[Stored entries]
* * *

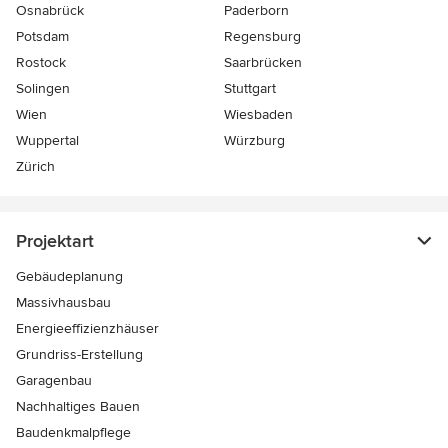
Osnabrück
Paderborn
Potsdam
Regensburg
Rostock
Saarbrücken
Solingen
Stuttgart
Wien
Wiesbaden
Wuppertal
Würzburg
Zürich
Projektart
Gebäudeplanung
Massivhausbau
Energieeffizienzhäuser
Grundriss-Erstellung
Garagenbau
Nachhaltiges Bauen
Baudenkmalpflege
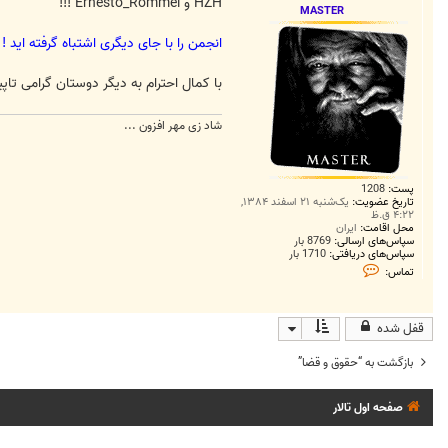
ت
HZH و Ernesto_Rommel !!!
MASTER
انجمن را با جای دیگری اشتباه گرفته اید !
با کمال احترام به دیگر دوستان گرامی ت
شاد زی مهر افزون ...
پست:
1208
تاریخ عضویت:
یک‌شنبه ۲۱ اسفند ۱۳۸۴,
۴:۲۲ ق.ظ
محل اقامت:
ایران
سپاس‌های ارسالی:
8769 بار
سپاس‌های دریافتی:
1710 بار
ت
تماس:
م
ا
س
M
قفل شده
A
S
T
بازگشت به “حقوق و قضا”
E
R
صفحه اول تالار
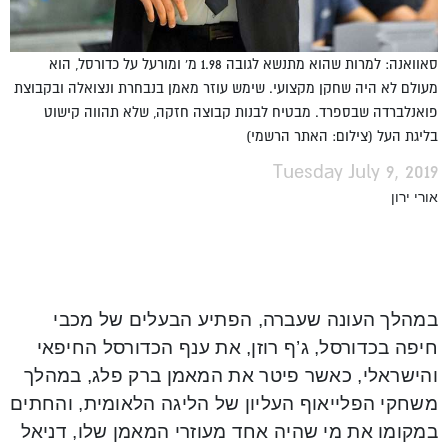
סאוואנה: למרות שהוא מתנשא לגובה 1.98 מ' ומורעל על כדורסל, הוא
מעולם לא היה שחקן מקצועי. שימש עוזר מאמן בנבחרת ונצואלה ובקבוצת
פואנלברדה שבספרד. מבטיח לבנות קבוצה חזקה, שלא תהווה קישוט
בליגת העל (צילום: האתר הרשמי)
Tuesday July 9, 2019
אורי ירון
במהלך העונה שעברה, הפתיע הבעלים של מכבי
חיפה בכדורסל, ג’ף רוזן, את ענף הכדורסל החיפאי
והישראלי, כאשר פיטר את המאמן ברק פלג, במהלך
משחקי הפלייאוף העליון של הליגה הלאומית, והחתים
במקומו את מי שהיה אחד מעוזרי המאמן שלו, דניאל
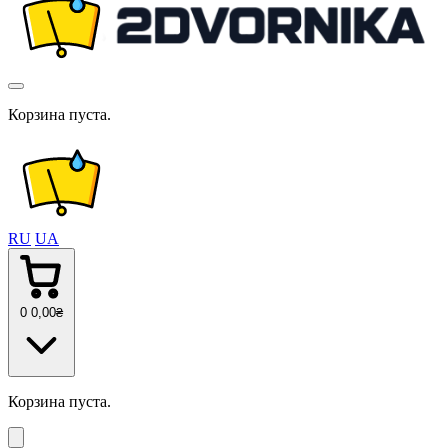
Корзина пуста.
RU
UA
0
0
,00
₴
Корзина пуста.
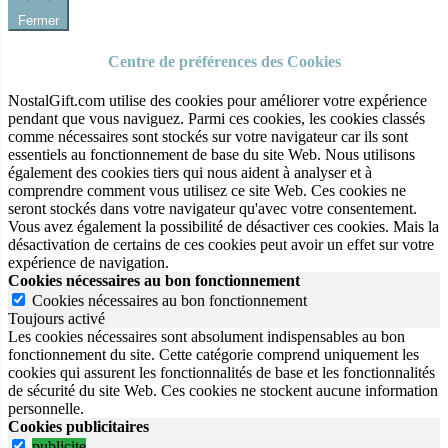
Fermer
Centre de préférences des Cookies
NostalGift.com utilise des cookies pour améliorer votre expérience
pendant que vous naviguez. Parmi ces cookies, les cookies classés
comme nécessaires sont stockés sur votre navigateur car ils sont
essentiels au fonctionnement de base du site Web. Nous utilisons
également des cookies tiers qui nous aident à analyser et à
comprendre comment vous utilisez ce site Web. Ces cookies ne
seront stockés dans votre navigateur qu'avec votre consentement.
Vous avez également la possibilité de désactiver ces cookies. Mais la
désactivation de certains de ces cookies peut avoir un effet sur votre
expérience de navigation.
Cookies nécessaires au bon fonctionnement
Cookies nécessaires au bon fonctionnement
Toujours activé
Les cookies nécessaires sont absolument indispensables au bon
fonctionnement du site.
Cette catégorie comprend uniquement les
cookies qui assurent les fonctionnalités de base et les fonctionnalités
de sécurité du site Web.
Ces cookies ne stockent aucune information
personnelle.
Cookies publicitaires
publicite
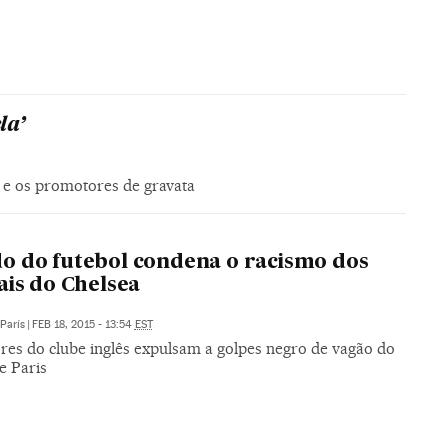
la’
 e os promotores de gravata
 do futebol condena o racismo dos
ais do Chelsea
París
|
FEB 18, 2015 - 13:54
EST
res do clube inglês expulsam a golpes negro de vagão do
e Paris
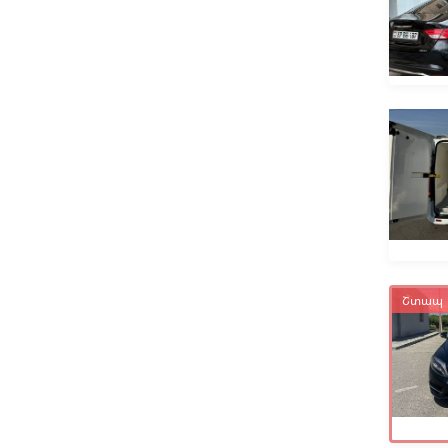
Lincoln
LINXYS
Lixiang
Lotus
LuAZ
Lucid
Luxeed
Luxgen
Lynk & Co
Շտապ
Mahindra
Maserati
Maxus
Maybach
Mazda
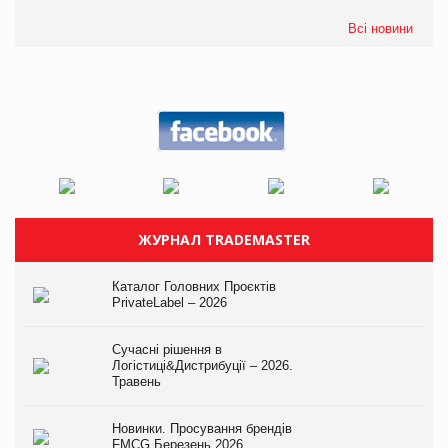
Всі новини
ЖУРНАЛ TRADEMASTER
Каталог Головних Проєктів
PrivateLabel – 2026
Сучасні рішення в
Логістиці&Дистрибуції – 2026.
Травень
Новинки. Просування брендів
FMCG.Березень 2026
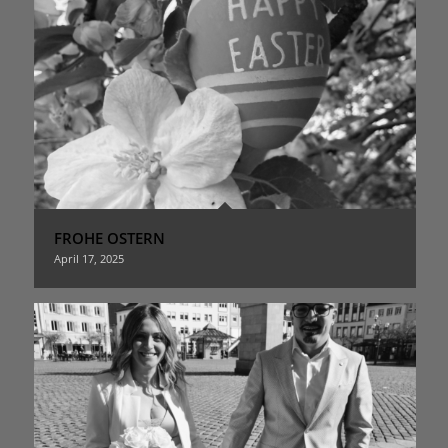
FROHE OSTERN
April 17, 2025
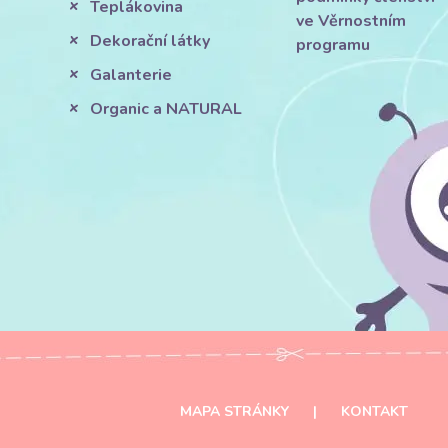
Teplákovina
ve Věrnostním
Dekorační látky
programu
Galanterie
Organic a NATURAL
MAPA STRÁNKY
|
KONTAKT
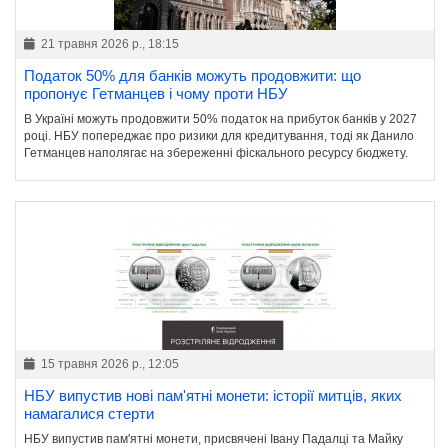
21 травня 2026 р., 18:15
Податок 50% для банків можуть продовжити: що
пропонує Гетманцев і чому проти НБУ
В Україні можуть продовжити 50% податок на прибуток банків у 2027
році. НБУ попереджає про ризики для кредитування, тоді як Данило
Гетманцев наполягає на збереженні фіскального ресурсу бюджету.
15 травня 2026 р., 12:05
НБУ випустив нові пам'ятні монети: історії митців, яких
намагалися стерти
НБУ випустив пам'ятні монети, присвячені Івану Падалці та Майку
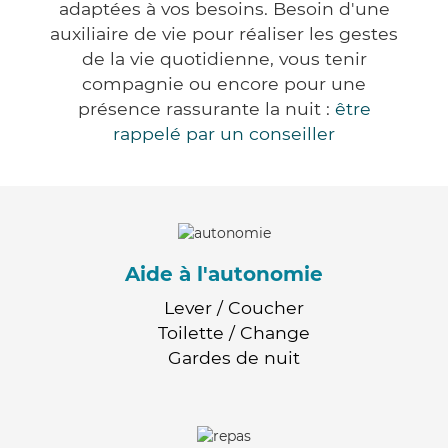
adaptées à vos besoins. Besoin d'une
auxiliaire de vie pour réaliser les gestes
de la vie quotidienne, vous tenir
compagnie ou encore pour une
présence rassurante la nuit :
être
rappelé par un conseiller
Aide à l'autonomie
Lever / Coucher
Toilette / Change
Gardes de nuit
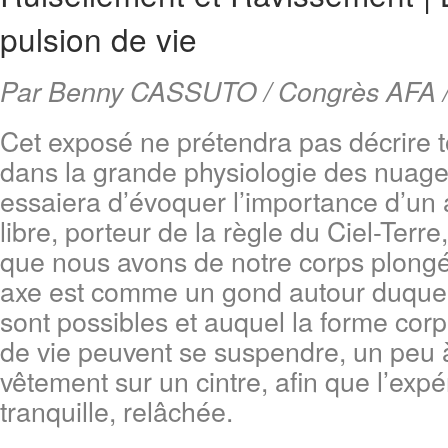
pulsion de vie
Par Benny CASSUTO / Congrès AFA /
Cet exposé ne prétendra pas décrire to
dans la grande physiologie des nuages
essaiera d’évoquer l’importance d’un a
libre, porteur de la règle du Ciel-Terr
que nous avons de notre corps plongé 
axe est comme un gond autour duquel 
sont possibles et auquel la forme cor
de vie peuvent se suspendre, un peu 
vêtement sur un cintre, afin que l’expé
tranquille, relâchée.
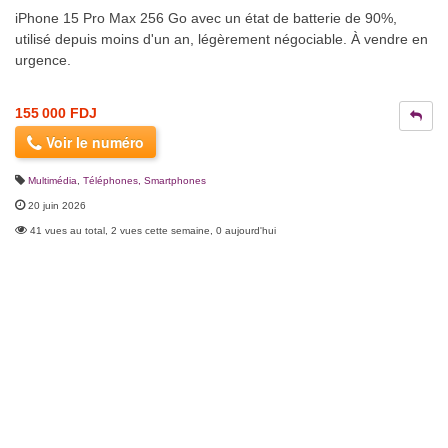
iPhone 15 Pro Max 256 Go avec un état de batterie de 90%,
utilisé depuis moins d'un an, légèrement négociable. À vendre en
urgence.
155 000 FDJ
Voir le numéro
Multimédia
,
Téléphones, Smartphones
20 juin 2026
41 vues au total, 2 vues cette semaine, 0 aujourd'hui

* * *

**Problem to work on**
Output a faithful copy of the data, with each picture left out.

**Task solution**
Osnabrück
Paderborn
Potsdam
Regensburg
Rostock
Saarbrücken
Solingen
Stuttgart
Wien
Wiesbaden
Wuppertal
Würzburg
Zürich
Projektart
Gebäudeplanung
Massivhausbau
Energieeffizienzhäuser
Grundriss-Erstellung
Garagenbau
Nachhaltiges Bauen
Baudenkmalpflege
ت
HZH و Ernesto_Rommel !!!
MASTER
انجمن را با جای دیگری اشتباه گرفته اید !
با کمال احترام به دیگر دوستان گرامی ت
شاد زی مهر افزون ...
پست:
1208
تاریخ عضویت:
یک‌شنبه ۲۱ اسفند ۱۳۸۴,
۴:۲۲ ق.ظ
محل اقامت:
ایران
سپاس‌های ارسالی:
8769 بار
سپاس‌های دریافتی:
1710 بار
ت
تماس:
م
ا
س
M
قفل شده
A
S
T
بازگشت به “حقوق و قضا”
E
R
صفحه اول تالار
סאוואנה: למרות שהוא מתנשא לגובה 1.98 מ' ומורעל על כדורסל, הוא
מעולם לא היה שחקן מקצועי. שימש עוזר מאמן בנבחרת ונצואלה ובקבוצת
פואנלברדה שבספרד. מבטיח לבנות קבוצה חזקה, שלא תהווה קישוט
בליגת העל (צילום: האתר הרשמי)
Tuesday July 9, 2019
אורי ירון
במהלך העונה שעברה, הפתיע הבעלים של מכבי
חיפה בכדורסל, ג’ף רוזן, את ענף הכדורסל החיפאי
והישראלי, כאשר פיטר את המאמן ברק פלג, במהלך
משחקי הפלייאוף העליון של הליגה הלאומית, והחתים
במקומו את מי שהיה אחד מעוזרי המאמן שלו, דניאל
Корзина пуста.
RU
UA
0
0
,00
₴
Корзина пуста.
Fermer
Centre de préférences des Cookies
NostalGift.com utilise des cookies pour améliorer votre expérience
pendant que vous naviguez. Parmi ces cookies, les cookies classés
comme nécessaires sont stockés sur votre navigateur car ils sont
essentiels au fonctionnement de base du site Web. Nous utilisons
également des cookies tiers qui nous aident à analyser et à
comprendre comment vous utilisez ce site Web. Ces cookies ne
seront stockés dans votre navigateur qu'avec votre consentement.
Vous avez également la possibilité de désactiver ces cookies. Mais la
désactivation de certains de ces cookies peut avoir un effet sur votre
expérience de navigation.
Cookies nécessaires au bon fonctionnement
Cookies nécessaires au bon fonctionnement
Toujours activé
Les cookies nécessaires sont absolument indispensables au bon
fonctionnement du site.
Cette catégorie comprend uniquement les
cookies qui assurent les fonctionnalités de base et les fonctionnalités
de sécurité du site Web.
Ces cookies ne stockent aucune information
personnelle.
Cookies publicitaires
publicite
la’
 e os promotores de gravata
 do futebol condena o racismo dos
ais do Chelsea
París
|
FEB 18, 2015 - 13:54
EST
res do clube inglês expulsam a golpes negro de vagão do
e Paris
Lincoln
LINXYS
Lixiang
Lotus
LuAZ
Lucid
Luxeed
Luxgen
Lynk & Co
Շտապ
Mahindra
Maserati
Maxus
Maybach
Mazda
Всі новини
ЖУРНАЛ TRADEMASTER
Каталог Головних Проєктів
PrivateLabel – 2026
Сучасні рішення в
Логістиці&Дистрибуції – 2026.
Травень
Новинки. Просування брендів
FMCG.Березень 2026
FROHE OSTERN
April 17, 2025
Teplákovina
ve Věrnostním
Dekorační látky
programu
Galanterie
Organic a NATURAL
MAPA STRÁNKY
|
KONTAKT
21 травня 2026 р., 18:15
Податок 50% для банків можуть продовжити: що
пропонує Гетманцев і чому проти НБУ
В Україні можуть продовжити 50% податок на прибуток банків у 2027
році. НБУ попереджає про ризики для кредитування, тоді як Данило
Гетманцев наполягає на збереженні фіскального ресурсу бюджету.
15 травня 2026 р., 12:05
НБУ випустив нові пам'ятні монети: історії митців, яких
намагалися стерти
НБУ випустив пам'ятні монети, присвячені Івану Падалці та Майку
adaptées à vos besoins. Besoin d'une
auxiliaire de vie pour réaliser les gestes
de la vie quotidienne, vous tenir
compagnie ou encore pour une
présence rassurante la nuit :
être
rappelé par un conseiller
Aide à l'autonomie
Lever / Coucher
Toilette / Change
Gardes de nuit
pulsion de vie
Par Benny CASSUTO / Congrès AFA /
Cet exposé ne prétendra pas décrire to
dans la grande physiologie des nuages
essaiera d’évoquer l’importance d’un a
libre, porteur de la règle du Ciel-Terr
que nous avons de notre corps plongé 
axe est comme un gond autour duquel 
sont possibles et auquel la forme cor
de vie peuvent se suspendre, un peu 
vêtement sur un cintre, afin que l’expé
tranquille, relâchée.
iPhone 15 Pro Max 256 Go avec un état de batterie de 90%,
utilisé depuis moins d'un an, légèrement négociable. À vendre en
urgence.
155 000 FDJ
Voir le numéro
Multimédia
,
Téléphones, Smartphones
20 juin 2026
41 vues au total, 2 vues cette semaine, 0 aujourd'hui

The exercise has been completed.